REPUBLIKA.CO.ID, JAKARTA -- Sekretaris Jenderal (Sekjen) DPP Partai Damai Sejahtera (PDS) Sahat Sinaga mengatakan, pihaknya akan meningkatkan perkara dugaan pelanggaran KPU menjadi sengketa pemilu dengan membawanya ke Pengadilan Tata Usaha Negara (PTUN).
Pada Senin (26/11), PDS telah menyambangi Badan Pengawas Pemilu (Bawaslu) di Jakarta, untuk mengkonsultasikan hal tersebut.
"Kami hari ini konsultasi lagi ke Bawaslu apa mungkin masalah ini kami kategorikan sengketa pemilu, karena ada tafsir bahwa sengketa harus dalam bentuk putusan. Tetapi undang-undang pemilu menyebutkan tidak perlu ada putusan, sehingga menurut kami ini bisa menjadi sengketa pemilu," kata Sahat kepada wartawan di Gedung Bawaslu.
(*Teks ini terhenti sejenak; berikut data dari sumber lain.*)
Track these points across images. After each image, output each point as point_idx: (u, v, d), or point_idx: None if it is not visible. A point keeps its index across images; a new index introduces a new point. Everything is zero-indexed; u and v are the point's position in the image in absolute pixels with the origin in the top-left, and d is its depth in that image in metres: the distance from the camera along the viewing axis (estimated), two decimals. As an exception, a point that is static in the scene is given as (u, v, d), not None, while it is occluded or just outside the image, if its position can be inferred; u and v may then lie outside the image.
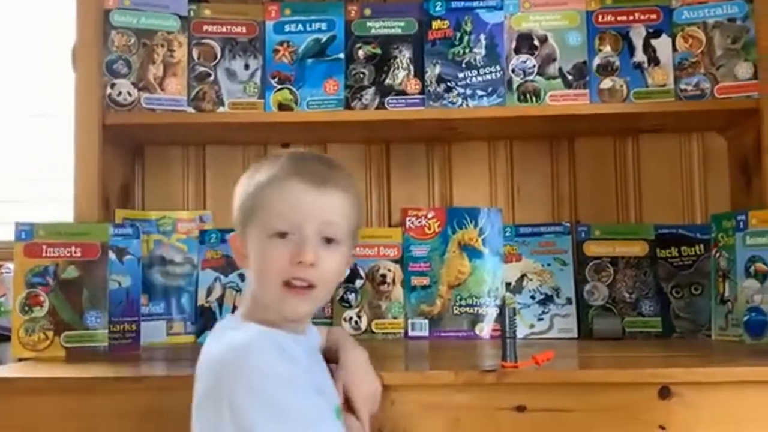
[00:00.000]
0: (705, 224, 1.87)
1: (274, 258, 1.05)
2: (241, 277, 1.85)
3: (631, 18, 1.79)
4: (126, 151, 1.96)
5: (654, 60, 1.77)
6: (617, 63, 1.78)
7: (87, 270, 1.59)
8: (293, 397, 0.98)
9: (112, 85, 1.76)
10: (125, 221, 1.79)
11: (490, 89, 1.79)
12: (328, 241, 1.08)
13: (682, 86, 1.76)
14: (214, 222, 1.94)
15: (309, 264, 1.04)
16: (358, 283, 1.86)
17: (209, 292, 1.85)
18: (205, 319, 1.84)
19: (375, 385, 1.20)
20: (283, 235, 1.05)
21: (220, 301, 1.84)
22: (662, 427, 1.24)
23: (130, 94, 1.77)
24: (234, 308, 1.84)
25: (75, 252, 1.58)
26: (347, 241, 1.12)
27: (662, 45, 1.78)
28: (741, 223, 1.67)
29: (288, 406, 0.97)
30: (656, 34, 1.78)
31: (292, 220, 1.06)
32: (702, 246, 1.83)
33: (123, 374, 1.35)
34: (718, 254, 1.75)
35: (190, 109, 1.80)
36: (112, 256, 1.63)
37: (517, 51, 1.80)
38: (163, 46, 1.80)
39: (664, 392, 1.24)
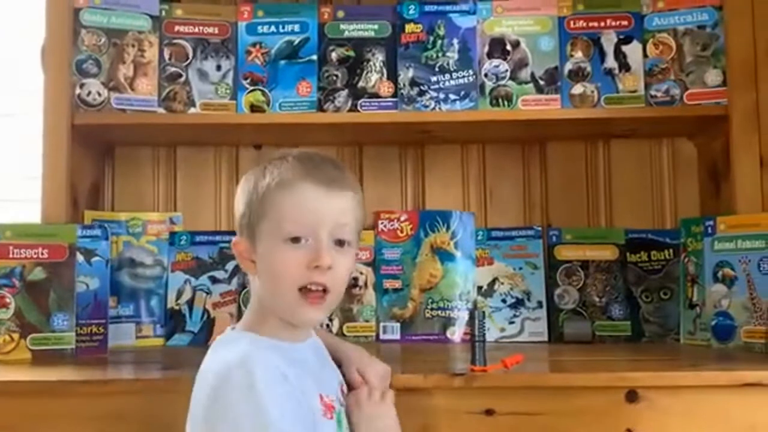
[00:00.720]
0: (674, 229, 1.89)
1: (290, 264, 1.04)
2: (212, 279, 1.84)
3: (603, 24, 1.81)
4: (96, 151, 1.94)
5: (625, 66, 1.79)
6: (588, 69, 1.79)
7: (54, 272, 1.56)
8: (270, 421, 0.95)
9: (82, 85, 1.75)
10: (94, 222, 1.77)
11: (462, 93, 1.79)
12: (340, 243, 1.07)
13: (653, 92, 1.78)
14: (185, 224, 1.92)
15: (326, 268, 1.03)
16: (330, 286, 1.86)
17: (179, 294, 1.84)
18: (174, 322, 1.82)
19: (383, 365, 1.20)
20: (296, 239, 1.04)
21: (190, 303, 1.83)
22: (629, 431, 1.25)
23: (99, 94, 1.75)
24: (204, 311, 1.83)
25: (42, 253, 1.56)
26: (356, 242, 1.11)
27: (633, 51, 1.79)
28: (709, 229, 1.68)
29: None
30: (627, 40, 1.80)
31: (306, 224, 1.04)
32: (671, 251, 1.84)
33: (89, 377, 1.33)
34: (686, 259, 1.76)
35: (161, 110, 1.78)
36: (79, 257, 1.61)
37: (490, 55, 1.81)
38: (133, 45, 1.78)
39: (632, 396, 1.25)
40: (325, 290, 1.05)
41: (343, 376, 1.17)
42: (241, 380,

Sahat mengatakan, pascadikeluarkan rekomendasi Bawaslu, yang mengimbau KPU mengikutsertakan 12 partai dalam verifikasi faktual, sampai hari ini KPU tidak mengeluarkan surat resmi atau berita acara putusan terhadap rekomendasi tersebut.
"Pertanyaan saya, apa dasarnya mereka tidak mau merespon rekomendasi Bawaslu. Mereka diberikan waktu tujuh hari untuk memeriksa partai yang direkomendasikan, namun bukti mereka periksa juga tidak ada, sehingga menimbulkan kecurigaan," kata Sahat.
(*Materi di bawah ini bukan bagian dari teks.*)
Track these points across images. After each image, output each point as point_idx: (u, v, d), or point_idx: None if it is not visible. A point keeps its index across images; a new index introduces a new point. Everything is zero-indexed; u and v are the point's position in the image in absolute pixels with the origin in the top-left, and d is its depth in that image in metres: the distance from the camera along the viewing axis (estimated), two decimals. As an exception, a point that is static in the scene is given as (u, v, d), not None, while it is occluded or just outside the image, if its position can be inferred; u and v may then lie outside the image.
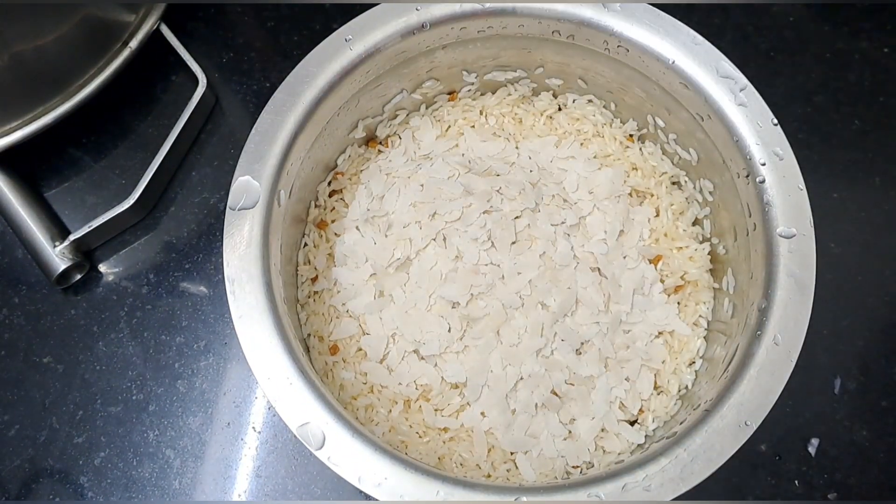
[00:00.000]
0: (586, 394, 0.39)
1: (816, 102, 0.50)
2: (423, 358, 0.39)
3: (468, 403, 0.38)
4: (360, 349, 0.40)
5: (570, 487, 0.32)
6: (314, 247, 0.42)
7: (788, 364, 0.33)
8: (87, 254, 0.47)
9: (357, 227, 0.41)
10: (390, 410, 0.38)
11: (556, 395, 0.38)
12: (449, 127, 0.45)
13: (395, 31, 0.39)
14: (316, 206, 0.42)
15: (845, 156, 0.49)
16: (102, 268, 0.47)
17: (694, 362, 0.40)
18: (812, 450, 0.43)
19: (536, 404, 0.38)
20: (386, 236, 0.40)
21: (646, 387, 0.39)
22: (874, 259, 0.47)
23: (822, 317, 0.46)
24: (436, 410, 0.38)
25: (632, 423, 0.39)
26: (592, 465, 0.38)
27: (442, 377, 0.38)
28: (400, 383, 0.38)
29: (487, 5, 0.39)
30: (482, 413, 0.38)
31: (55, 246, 0.45)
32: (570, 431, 0.38)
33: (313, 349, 0.40)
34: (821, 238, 0.47)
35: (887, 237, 0.47)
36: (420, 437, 0.38)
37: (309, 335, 0.40)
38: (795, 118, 0.49)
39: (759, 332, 0.34)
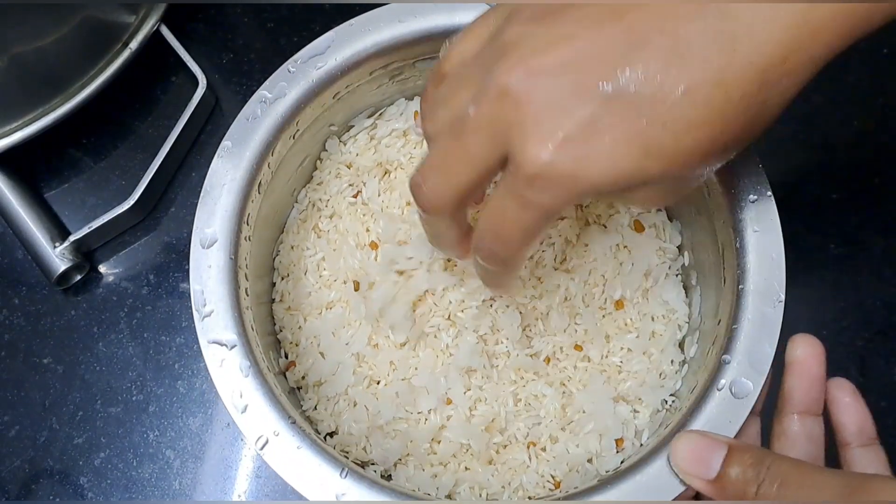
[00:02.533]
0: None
1: (815, 102, 0.50)
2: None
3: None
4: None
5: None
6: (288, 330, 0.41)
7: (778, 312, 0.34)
8: (87, 254, 0.47)
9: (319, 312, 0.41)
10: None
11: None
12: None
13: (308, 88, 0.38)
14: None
15: (844, 157, 0.49)
16: (102, 268, 0.48)
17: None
18: (812, 450, 0.43)
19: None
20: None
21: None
22: (874, 259, 0.47)
23: (821, 317, 0.46)
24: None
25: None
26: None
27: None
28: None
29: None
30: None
31: (55, 247, 0.45)
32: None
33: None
34: (821, 239, 0.47)
35: (886, 238, 0.47)
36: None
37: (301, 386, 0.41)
38: (794, 119, 0.49)
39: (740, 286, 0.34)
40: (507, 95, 0.25)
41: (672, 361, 0.40)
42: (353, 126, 0.43)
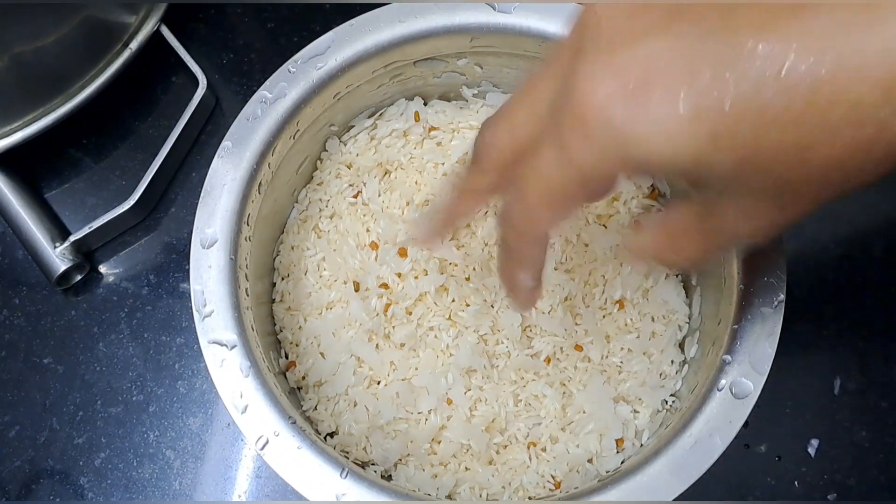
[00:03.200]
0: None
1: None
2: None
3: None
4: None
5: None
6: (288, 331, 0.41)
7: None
8: (87, 255, 0.47)
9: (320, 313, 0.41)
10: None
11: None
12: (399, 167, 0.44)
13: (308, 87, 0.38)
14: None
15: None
16: (103, 269, 0.48)
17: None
18: (812, 450, 0.43)
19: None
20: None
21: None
22: (874, 260, 0.47)
23: (822, 317, 0.46)
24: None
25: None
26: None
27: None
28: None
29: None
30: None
31: (55, 247, 0.45)
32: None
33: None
34: (821, 239, 0.47)
35: (887, 238, 0.47)
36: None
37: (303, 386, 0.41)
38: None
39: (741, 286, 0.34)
40: (587, 14, 0.22)
41: (672, 362, 0.40)
42: (353, 126, 0.43)
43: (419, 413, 0.39)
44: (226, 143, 0.37)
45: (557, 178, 0.23)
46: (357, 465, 0.34)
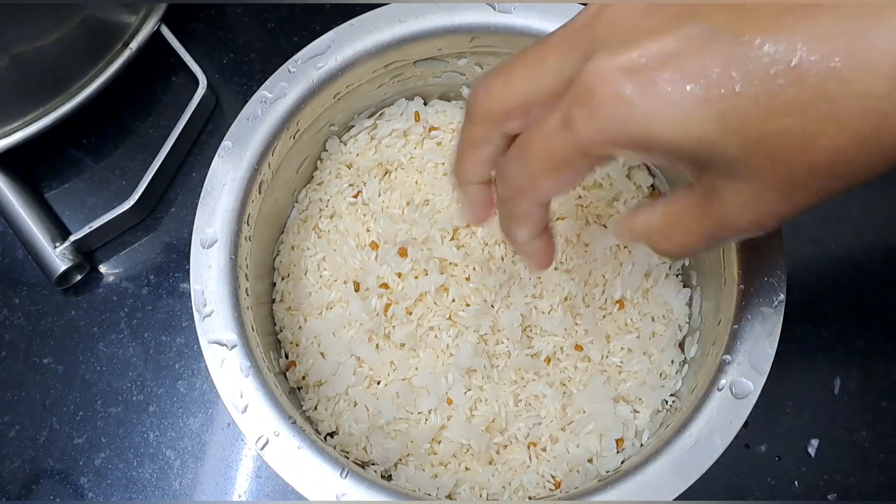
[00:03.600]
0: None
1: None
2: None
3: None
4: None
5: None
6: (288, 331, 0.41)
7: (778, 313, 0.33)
8: (87, 255, 0.47)
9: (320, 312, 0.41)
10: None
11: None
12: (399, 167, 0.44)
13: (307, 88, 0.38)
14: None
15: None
16: (103, 268, 0.48)
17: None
18: (812, 450, 0.43)
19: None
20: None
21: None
22: (874, 260, 0.47)
23: (822, 317, 0.46)
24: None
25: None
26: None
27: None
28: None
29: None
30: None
31: (55, 247, 0.45)
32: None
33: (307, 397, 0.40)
34: (820, 239, 0.47)
35: (887, 238, 0.47)
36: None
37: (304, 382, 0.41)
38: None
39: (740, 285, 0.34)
40: (603, 13, 0.23)
41: (672, 361, 0.40)
42: (353, 126, 0.43)
43: (419, 413, 0.39)
44: (226, 143, 0.37)
45: (560, 147, 0.24)
46: (357, 465, 0.34)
Sahat mengatakan, kedatangannya ke Bawaslu juga memastikan bahwa lembaga pengawas belum menerima surat resmi dari KPU, sehingga menyebabkan Bawaslu urung menyampaikan surat resmi kepada partai yang direkomendasikan.
Menurut Sahat, apabila masalah KPU dapat dibawa ke ranah sengketa pemilu, maka nantinya pihaknya akan berperan sebagai pengadu, sementara KPU menjadi teradu.
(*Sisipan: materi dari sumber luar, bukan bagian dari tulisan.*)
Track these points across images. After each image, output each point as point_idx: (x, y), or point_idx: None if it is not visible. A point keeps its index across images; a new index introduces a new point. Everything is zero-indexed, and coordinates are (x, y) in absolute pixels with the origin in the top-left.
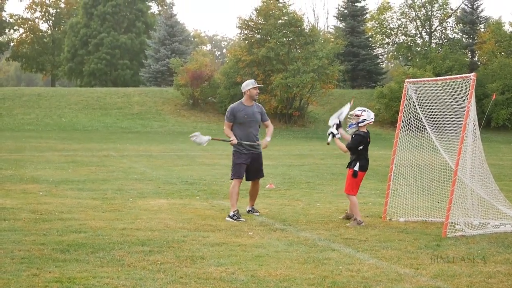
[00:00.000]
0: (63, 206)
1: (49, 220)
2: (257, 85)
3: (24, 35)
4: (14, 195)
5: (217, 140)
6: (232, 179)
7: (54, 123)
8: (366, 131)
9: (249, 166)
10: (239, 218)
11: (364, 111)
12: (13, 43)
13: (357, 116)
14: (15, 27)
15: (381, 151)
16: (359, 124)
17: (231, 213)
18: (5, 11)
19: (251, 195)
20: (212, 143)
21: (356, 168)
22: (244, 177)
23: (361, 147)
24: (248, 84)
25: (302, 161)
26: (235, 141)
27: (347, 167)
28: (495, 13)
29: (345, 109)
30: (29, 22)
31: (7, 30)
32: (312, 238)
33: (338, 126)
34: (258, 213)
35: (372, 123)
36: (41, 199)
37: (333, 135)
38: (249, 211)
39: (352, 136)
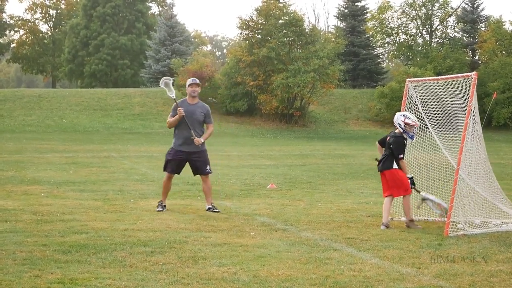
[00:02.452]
0: (65, 207)
1: (50, 221)
2: (192, 82)
3: (24, 36)
4: (15, 196)
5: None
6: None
7: (55, 125)
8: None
9: (190, 163)
10: (158, 206)
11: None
12: (13, 45)
13: (413, 126)
14: (15, 29)
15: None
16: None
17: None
18: (5, 13)
19: (205, 193)
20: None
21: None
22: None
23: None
24: (187, 82)
25: (303, 161)
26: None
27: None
28: (496, 12)
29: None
30: (30, 24)
31: (7, 32)
32: (313, 238)
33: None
34: (219, 211)
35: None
36: (42, 200)
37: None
38: (208, 208)
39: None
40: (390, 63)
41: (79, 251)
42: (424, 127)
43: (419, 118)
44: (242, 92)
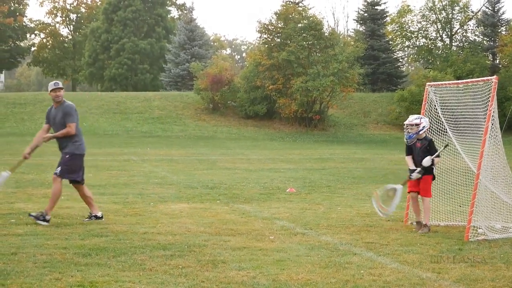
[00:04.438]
0: (85, 210)
1: (70, 224)
2: (55, 87)
3: (44, 40)
4: (35, 199)
5: (16, 167)
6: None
7: None
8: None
9: None
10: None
11: (422, 118)
12: (34, 48)
13: (417, 125)
14: (35, 32)
15: (402, 155)
16: (420, 132)
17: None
18: (26, 16)
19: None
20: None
21: (435, 172)
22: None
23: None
24: (49, 87)
25: (323, 165)
26: (26, 153)
27: (419, 174)
28: None
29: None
30: (50, 27)
31: (28, 35)
32: (333, 242)
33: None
34: (37, 219)
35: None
36: (62, 203)
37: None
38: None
39: (425, 147)
40: (409, 67)
41: (99, 254)
42: (444, 132)
43: (438, 122)
44: (261, 96)
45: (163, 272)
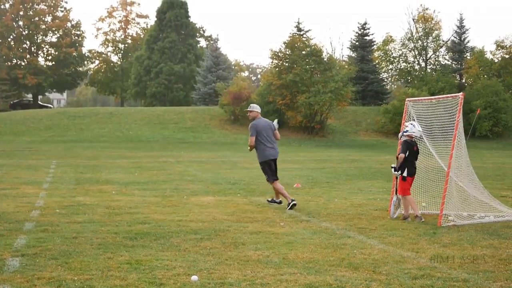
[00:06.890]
0: (131, 202)
1: (120, 214)
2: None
3: (99, 65)
4: (92, 194)
5: None
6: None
7: (123, 136)
8: (412, 140)
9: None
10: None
11: (411, 124)
12: (90, 72)
13: (405, 127)
14: (92, 60)
15: (387, 156)
16: (404, 134)
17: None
18: (84, 47)
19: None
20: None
21: (405, 174)
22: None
23: (407, 154)
24: (259, 108)
25: (323, 165)
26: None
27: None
28: (479, 44)
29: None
30: (103, 55)
31: (85, 62)
32: (331, 227)
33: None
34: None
35: (416, 136)
36: (113, 197)
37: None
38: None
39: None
40: (392, 85)
41: (143, 238)
42: (420, 138)
43: None
44: (273, 109)
45: (194, 252)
Selain PDS, Partai Kebangkitan Nasional Ulama (PKNU) dan Partai Buruh dikabarkan turut menempuh langkah serupa.
Di sisi lain, Sahat juga meminta Dewan Kehormatan Penyelenggara Pemilu (DKPP) dapat bertindak tegas terhadap jajaran Komisioner KPU dalam sidang putusan perkara dugaan pelanggaran penyelenggaraan pemilu, yang dijadwalkan digelar Selasa (27/11).
"Harapan kami DKPP bisa menegakkan etika, karena rekomendasi Bawaslu mengindikasikan pelanggaran kode etik.
Buktinya rekomendasi tidak ditanggapi, mengambang, tidak beretika, dan sebuah lembaga yang baik seharusnya dapat menyertakan keterangan tertulis, bukan hanya berbicara kepada pers," ujar Sahat.
Sahat berpendapat sebaiknya Komisioner KPU diganti, sebelum terlambat dan mengganggu tahapan pemilu selanjutnya. "Belum terlalu terlambat diganti karena tahapan pemilu masih awal," ujar dia.
Dikonfirmasi mengenai hal tersebut anggota Bawaslu Endang Wihdatiningtyas menyampaikan bahwa saat ini PKNU dan Partai Buruh sudah mengajukan persoalan untuk dibawa ke ranah sengketa pemilu. Bawaslu, menurut dia, sudah mengirimkan surat ke Mahkamah Agung, beberapa hari lalu, untuk meminta pendapat hukum.
"Kami minta pendapat MA apakah keputusan KPU terkait partai tidak lolos itu sudah bisa dijadikan obyek atau belum," kata Endang, di kantornya, di Jakarta, Senin.
Sementara itu Endang mengatakan bahwa KPU telah mengirimkan surat keputusan menyikapi rekomendasi ke Bawaslu. Menurut Endang, surat itu diterima tanggal 19 November 2012.
"Isinya mengatakan bahwa KPU sudah memeriksa ulang 12 parpol, tetapi dinyatakan tetap tidak lolos untuk lanjut ke verifikasi faktual. Itu salah satu tindak lanjut dari KPU, dan surat itu bukan dalam bentuk berita acara," ujar dia.